According to the Czech Statistical Office, EU’s public expenditure on R&D accounted for 0.7% of EU’s GDP in 2014, compared with 0.8% of GDP in the United States of America and Japan. The Czech public expenditure on R&D (CZK 27bn, i.e. 0.6% of the country’s GDP) amounted to 1% of the EU’s expenditure volume.
In the Czech Republic, public expenditure on R&D has stagnated over the past three years. Half of the expenditure volume was allocated in the capital city of Prague and one-sixth in the South-Moravian region. The funds have been used for the long-term development of research organizations, specific research projects at universities, and international cooperation.
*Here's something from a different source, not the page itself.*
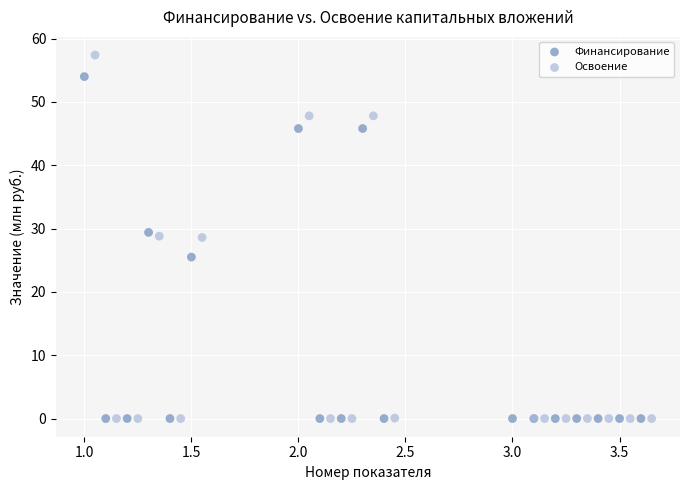

Which series contains the highest Y value?

Освоение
The Ministry of Education distributed CZK 11bn, followed by the Czech Academy of Science (CZK 4bn), Grant Agency of the Czech Republic, Technology Agency of the Czech Republic (CZK 3bn) and the Ministry of Industry and Trade (CZK 1.6bn).
In 2014, 28 universities and 72 research organizations (most of them falling under the Czech Academy of Science) received direct state funding. Read also an article published by the ceskapozice.cz server about the recently-conducted formal international assessment of research activites and results of the Academy of Science of the Czech Republic.
Private entities (80% of them were private companies) received direct state funding worth CZK 3.4bn in 2014. More than one-third of the volume was invested in the manufacturing sector (engineering, computer production, electronic, optical devices). Read details in Czech.
Also, the number of businesses that apply tax deduction for R&D has been rising, from 454 companies in 2005 to 1,264 in 2014 (two-thirds were local entities, one-third were foreign entities), the Czech Statistical Office says.